● REQUIREMENT: For the listing that follows, give again exactly the lines from the one with "SID Virtual Conference" to the one with "Abstracts 257-307 |", including both.

● EXTRACTED INFORMATION:

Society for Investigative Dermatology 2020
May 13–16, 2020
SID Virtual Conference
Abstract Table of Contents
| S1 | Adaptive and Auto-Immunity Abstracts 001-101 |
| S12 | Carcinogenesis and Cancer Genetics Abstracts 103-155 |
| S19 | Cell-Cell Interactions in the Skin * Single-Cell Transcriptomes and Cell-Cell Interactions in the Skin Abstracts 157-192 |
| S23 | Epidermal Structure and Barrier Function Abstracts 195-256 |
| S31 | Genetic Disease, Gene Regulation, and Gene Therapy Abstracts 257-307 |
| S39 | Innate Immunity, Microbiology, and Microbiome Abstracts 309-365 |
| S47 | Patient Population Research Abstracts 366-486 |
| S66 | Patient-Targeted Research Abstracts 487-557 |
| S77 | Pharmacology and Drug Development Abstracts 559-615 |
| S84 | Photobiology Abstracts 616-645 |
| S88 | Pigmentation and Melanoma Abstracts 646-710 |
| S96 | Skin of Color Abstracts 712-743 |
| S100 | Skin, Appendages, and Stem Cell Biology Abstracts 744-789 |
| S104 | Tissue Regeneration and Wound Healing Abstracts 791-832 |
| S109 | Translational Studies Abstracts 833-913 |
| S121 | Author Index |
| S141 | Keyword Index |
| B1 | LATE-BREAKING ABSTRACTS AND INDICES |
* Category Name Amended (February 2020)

● SOLUTION TO THE PROBLEM:
SID Virtual Conference
Abstract Table of Contents
| S1 | Adaptive and Auto-Immunity Abstracts 001-101 |
| S12 | Carcinogenesis and Cancer Genetics Abstracts 103-155 |
| S19 | Cell-Cell Interactions in the Skin * Single-Cell Transcriptomes and Cell-Cell Interactions in the Skin Abstracts 157-192 |
| S23 | Epidermal Structure and Barrier Function Abstracts 195-256 |
| S31 | Genetic Disease, Gene Regulation, and Gene Therapy Abstracts 257-307 |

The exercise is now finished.